How to complete this task: The line with "12: (409, 131)", the line with "31: (401, 132)", and all lines between them in the material below: return these exactly, and no others.
Data provided START
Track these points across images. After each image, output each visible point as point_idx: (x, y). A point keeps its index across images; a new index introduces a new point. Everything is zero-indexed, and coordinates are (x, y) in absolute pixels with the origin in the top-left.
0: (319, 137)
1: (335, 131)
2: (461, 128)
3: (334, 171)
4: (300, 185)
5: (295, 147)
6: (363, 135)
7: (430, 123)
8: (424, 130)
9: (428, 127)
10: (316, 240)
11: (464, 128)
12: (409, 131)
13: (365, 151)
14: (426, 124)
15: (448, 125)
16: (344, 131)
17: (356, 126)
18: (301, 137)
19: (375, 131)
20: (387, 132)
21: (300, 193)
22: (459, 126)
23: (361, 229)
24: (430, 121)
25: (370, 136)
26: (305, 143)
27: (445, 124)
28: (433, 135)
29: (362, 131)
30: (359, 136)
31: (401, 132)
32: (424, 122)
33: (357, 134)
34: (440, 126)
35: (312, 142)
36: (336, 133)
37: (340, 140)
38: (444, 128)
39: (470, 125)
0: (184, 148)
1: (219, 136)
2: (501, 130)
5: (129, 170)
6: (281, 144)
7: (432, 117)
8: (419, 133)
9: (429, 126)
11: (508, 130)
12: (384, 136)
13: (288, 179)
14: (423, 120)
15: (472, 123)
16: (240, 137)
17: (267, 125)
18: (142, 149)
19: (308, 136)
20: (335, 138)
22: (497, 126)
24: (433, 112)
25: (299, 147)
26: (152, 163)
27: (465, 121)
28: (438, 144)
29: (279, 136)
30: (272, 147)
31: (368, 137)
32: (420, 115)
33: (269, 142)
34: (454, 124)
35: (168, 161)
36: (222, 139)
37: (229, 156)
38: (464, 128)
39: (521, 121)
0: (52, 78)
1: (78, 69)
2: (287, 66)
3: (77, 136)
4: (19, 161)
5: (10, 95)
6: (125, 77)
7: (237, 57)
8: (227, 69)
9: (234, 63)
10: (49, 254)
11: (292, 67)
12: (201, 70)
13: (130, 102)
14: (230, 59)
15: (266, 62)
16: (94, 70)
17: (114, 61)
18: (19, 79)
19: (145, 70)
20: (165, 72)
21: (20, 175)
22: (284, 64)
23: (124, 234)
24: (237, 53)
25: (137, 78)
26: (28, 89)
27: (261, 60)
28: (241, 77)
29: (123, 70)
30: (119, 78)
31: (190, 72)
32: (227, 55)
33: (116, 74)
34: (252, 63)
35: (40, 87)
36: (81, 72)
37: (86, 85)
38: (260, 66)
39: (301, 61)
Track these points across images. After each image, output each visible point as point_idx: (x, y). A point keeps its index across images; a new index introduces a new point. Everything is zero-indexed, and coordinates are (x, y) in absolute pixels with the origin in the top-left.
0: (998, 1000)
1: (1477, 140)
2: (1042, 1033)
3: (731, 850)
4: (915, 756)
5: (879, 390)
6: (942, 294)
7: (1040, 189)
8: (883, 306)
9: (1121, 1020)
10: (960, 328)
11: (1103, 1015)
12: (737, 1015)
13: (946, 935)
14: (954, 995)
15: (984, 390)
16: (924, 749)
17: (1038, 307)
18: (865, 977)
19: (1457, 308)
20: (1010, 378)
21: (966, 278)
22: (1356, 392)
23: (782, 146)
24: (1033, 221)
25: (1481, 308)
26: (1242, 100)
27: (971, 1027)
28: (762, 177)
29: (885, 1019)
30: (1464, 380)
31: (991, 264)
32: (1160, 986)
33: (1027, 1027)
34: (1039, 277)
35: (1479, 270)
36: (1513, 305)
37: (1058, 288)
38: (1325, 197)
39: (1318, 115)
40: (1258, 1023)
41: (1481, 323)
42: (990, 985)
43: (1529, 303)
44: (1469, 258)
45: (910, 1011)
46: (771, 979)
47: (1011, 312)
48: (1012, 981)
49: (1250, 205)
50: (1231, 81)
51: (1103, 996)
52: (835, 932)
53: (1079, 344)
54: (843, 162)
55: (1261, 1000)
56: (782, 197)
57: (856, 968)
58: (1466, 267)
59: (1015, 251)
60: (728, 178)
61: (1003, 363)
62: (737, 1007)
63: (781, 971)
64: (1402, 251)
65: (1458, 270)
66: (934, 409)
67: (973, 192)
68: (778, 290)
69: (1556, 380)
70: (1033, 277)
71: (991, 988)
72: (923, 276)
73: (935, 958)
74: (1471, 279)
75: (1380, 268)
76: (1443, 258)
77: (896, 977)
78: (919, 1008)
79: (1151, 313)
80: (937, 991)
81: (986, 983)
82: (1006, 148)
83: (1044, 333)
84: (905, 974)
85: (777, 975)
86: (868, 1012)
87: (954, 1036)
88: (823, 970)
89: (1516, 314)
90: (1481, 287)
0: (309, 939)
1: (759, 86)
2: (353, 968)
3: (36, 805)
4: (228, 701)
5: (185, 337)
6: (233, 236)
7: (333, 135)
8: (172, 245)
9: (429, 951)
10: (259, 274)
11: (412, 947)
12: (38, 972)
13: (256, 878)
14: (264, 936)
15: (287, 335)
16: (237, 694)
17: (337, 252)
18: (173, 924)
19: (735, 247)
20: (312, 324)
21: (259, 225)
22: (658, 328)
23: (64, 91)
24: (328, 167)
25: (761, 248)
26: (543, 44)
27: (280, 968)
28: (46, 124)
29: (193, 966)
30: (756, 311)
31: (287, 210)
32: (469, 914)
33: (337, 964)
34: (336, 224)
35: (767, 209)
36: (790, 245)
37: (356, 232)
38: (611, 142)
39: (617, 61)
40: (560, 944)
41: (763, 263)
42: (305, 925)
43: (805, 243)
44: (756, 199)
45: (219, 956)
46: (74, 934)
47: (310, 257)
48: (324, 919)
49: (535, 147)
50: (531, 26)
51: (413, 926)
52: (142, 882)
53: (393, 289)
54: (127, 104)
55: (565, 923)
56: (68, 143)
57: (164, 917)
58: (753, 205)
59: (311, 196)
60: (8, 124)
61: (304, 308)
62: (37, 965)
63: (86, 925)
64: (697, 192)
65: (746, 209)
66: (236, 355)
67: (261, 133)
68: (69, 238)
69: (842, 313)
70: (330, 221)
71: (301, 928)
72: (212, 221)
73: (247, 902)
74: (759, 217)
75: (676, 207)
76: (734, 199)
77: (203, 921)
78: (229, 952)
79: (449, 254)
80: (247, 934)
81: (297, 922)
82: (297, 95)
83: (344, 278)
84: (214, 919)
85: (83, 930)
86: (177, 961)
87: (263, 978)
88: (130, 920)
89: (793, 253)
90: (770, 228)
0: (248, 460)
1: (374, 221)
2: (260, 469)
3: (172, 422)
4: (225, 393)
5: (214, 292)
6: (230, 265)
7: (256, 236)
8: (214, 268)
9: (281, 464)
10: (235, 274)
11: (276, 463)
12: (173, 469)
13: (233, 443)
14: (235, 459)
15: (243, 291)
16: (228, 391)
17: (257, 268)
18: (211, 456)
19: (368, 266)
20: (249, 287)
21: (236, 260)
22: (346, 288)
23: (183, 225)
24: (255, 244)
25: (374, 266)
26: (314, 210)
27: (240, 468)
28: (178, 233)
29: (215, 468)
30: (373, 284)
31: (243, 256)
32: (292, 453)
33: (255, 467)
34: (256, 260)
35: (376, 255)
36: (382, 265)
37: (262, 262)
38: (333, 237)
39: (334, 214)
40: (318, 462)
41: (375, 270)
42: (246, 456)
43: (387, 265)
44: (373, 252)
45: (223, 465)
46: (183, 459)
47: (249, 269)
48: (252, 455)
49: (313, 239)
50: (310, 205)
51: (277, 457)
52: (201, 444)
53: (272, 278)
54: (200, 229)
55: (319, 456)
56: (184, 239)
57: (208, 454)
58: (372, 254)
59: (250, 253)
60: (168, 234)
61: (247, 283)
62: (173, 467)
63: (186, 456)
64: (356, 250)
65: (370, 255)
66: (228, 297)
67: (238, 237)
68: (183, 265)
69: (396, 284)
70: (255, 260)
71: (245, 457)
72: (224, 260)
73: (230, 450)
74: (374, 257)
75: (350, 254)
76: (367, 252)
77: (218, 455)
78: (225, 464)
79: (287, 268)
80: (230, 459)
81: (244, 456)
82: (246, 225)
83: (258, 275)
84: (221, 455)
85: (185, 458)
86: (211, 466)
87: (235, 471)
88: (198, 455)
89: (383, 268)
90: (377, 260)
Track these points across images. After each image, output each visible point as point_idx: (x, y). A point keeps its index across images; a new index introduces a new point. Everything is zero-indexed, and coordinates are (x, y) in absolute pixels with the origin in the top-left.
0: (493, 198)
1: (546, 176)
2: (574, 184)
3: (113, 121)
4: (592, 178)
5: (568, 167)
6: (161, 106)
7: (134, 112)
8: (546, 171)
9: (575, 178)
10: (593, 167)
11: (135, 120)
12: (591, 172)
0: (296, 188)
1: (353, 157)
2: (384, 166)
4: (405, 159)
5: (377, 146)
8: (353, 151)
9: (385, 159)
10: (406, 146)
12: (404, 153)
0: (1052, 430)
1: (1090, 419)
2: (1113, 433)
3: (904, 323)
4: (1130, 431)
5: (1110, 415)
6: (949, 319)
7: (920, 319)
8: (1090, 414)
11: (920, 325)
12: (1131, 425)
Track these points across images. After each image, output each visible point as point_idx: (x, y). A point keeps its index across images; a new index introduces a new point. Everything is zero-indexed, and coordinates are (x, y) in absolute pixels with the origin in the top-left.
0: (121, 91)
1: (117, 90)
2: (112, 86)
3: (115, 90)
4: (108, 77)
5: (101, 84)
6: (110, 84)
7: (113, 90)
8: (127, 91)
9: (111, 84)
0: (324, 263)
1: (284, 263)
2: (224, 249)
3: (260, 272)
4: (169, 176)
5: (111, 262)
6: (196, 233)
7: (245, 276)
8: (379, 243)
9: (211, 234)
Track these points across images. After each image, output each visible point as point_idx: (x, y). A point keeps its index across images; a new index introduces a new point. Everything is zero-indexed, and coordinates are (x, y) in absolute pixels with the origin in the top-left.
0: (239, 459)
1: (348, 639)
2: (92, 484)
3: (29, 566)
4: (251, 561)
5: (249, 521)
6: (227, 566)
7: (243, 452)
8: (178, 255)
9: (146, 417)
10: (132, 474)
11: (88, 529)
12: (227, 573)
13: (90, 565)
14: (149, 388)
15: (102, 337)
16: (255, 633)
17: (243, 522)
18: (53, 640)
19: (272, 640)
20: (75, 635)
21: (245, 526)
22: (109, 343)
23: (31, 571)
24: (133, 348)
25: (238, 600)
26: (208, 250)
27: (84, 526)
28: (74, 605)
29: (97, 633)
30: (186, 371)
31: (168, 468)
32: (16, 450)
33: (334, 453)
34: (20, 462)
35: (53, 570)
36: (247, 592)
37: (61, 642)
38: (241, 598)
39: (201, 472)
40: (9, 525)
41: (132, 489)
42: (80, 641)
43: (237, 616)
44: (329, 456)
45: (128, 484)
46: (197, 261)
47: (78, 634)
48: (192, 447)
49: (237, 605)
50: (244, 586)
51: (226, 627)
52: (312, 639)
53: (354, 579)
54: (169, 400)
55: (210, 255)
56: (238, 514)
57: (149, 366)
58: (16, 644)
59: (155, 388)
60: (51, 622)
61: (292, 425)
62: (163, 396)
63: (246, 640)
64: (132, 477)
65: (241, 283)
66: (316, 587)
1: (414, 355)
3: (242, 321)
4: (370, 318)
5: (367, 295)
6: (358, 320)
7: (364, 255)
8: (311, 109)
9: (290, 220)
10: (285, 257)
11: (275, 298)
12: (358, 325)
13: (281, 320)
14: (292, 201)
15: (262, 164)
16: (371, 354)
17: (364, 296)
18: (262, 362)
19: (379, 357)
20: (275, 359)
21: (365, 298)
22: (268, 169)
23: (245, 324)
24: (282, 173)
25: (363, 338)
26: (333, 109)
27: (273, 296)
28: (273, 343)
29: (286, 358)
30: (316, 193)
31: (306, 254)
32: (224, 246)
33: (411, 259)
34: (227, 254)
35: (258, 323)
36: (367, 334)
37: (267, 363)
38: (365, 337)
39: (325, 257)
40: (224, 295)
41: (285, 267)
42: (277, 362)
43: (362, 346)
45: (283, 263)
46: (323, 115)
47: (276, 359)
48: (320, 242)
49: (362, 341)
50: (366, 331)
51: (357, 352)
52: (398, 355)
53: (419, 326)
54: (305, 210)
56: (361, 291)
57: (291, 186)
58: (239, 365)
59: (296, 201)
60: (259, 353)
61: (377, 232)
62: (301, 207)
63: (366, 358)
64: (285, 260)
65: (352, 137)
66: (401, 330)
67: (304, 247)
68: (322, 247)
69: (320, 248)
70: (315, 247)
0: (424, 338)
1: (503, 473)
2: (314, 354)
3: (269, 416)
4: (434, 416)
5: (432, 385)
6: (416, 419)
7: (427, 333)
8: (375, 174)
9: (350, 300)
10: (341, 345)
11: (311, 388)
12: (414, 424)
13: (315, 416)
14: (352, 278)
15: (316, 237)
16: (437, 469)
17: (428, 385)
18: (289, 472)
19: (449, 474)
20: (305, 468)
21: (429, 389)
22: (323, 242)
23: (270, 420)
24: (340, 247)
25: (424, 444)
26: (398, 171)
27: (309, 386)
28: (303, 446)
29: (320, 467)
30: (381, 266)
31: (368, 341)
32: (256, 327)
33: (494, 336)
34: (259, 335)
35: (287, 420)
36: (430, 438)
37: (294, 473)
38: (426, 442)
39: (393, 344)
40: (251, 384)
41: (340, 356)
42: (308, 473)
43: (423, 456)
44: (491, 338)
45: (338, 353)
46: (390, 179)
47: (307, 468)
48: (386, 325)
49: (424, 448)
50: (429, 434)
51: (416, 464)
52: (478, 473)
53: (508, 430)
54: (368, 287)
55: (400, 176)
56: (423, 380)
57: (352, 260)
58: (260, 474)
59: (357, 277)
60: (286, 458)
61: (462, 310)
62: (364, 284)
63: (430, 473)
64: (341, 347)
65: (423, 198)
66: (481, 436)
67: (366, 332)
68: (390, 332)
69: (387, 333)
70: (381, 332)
Data provided END
Task output:
12: (409, 131)
13: (365, 151)
14: (426, 124)
15: (448, 125)
16: (344, 131)
17: (356, 126)
18: (301, 137)
19: (375, 131)
20: (387, 132)
21: (300, 193)
22: (459, 126)
23: (361, 229)
24: (430, 121)
25: (370, 136)
26: (305, 143)
27: (445, 124)
28: (433, 135)
29: (362, 131)
30: (359, 136)
31: (401, 132)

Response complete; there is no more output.